After doing some slow walking for the last hour or two, we were now getting a very strong second wind and started running again. It was amazing to see just how many teams you pass and how much time we were making up whilst running. The remaining hills and a final 4.5km beach run to the final transition saw us feeling really good, possibly the best of the whole race. Maybe it’s because we were so close! At one point along the beach without about 1.5km to go we became perplexed by the sight of a light headed our way. Our first guess turned out to be right, it was our nutter mate Irvo going for a nice light run at 1am in the morning! He had taken it upon himself to “cache” Wade in his car in the sandhills to wait for us, so Wade could walk with us into the final transition. These tact team guys really are endurance fanatics, and after doing security stints in places like Iraq and Afghanistan I guess a run at 1am on a Monday morning is small-fry.

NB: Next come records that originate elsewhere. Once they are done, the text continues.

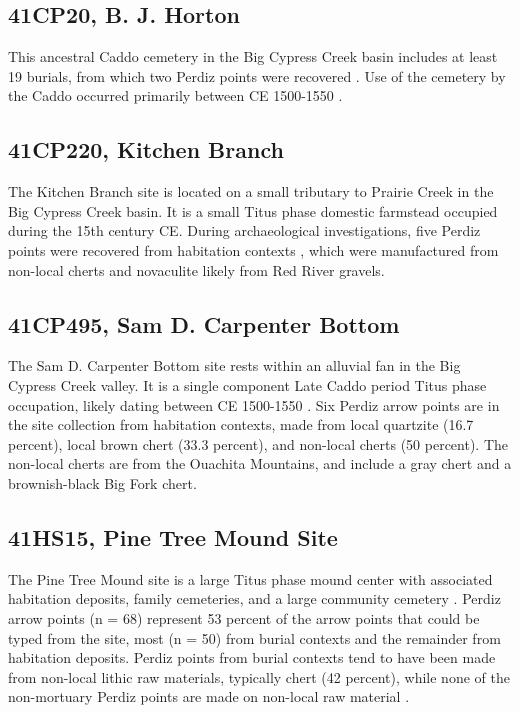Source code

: \documentclass[review]{elsarticle}
\begin{document}
\subsection*{41CP20, B. J. Horton}

This ancestral Caddo cemetery in the Big Cypress Creek basin includes at least 19 burials, from which two Perdiz points were recovered \citep[9]{RN2439}. Use of the cemetery by the Caddo occurred primarily between CE 1500-1550 \citep[494]{RN8964}.

\subsection*{41CP220, Kitchen Branch}

The Kitchen Branch site is located on a small tributary to Prairie Creek in the Big Cypress Creek basin. It is a small Titus phase domestic farmstead occupied during the 15th century CE. During archaeological investigations, five Perdiz points were recovered from habitation contexts \citep{RN8964}, which were manufactured from non-local cherts and novaculite \citep[410]{RN8964} likely from Red River gravels.

\subsection*{41CP495, Sam D. Carpenter Bottom}

The Sam D. Carpenter Bottom site rests within an alluvial fan in the Big Cypress Creek valley. It is a single component Late Caddo period Titus phase occupation, likely dating between CE 1500-1550 \citep{RN2275}. Six Perdiz arrow points are in the site collection from habitation contexts, made from local quartzite (16.7 percent), local brown chert (33.3 percent), and non-local cherts (50 percent). The non-local cherts are from the Ouachita Mountains, and include a gray chert and a brownish-black Big Fork chert.

\subsection*{41HS15, Pine Tree Mound Site}

The Pine Tree Mound site is a large Titus phase mound center with associated habitation deposits, family cemeteries, and a large community cemetery \citep{RN5724}. Perdiz arrow points (n = 68) represent 53 percent of the arrow points that could be typed from the site, most (n = 50) from burial contexts and the remainder from habitation deposits. Perdiz points from burial contexts tend to have been made from non-local lithic raw materials, typically chert (42 percent), while none of the non-mortuary Perdiz points are made on non-local raw material \citep[566]{RN5724}.
\end{document}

As it turned out, many teams had huge problems with the final trek leg, and several actually pulled out due to a combination of hypothermia and getting lost. We had made up a lot of places and were now actually leading the all men’s teams race.

The final transition must have been our slickest of all, 10-15 minutes and we were in our boats and gone. On Friday night we had set a goal to make the outgoing tide and we had done so by the skin of our teeth. One more checkpoint on an island on the way and we were paddling back into Forster and the finish. The finish has very little fanfare (as you can imagine at 3am on a Monday morning), just a little different to an ironman! But we had our support crew there, and that’s all the fanfare we needed. Some pizza and beer to help “come down” and by a bit after 4am we had all crashed. All in all it was another amazing event. Unfortunately, although we had crossed the line first in the all men’s teams event, we were placed un-ranked due to the transport Wade had received. But who cares, we had competed and we had finished in 42 hours and 40 minutes.

Logistical planning is possibly one of the biggest areas that really sets this event apart. There is no food or water out on the course, it’s just you and your team and your backpack. A great deal of thought needs to be put into planning what you will eat and when, where you can re-stock and what clothes and gear you will need. Add to this the fact that your planning can really only be finalised on the Friday night before the race when you know the course (while you are still trying to map it out and plan it) and it really does make for a massive logistical exercise.

The navigating also offers a very different, technical element. Couple that with the constant changing from bike to boat to foot and back again and it is an extremely challenging event. There really is no point watching the clock, you just go and you keep going and going and going. If you need to walk, you walk, no ifs or buts. The time you spend actually running is quite limited, it’s just too far to run up (or sometimes even down) hills, especially given they are mostly in scrub and very steep. You have four people out there to look after, so you also need to think a lot further than just yourself. You must all stay within 100m of each other at all times, always watching each others backs.

A lot of people from our local triathlon club have asked how the difficulty of this event compares to an ironman triathlon. This type of event really is a completely different mind-set, and I can’t answer that question. Both have their difficult elements, and it really comes down to your own personal expectations and how hard you can (or are wiling) to push. In ironman it’s just you and the course and your body. In this event there are so many other elements thrown into the mix. I guess what I would say is that mentally this event is possibly tougher, and I think you learn even more about yourself in an event like Geoquest where you are committing to go almost non-stop for two days – in anyone’s book that is a hell of a long time. Bring it on!!!!!!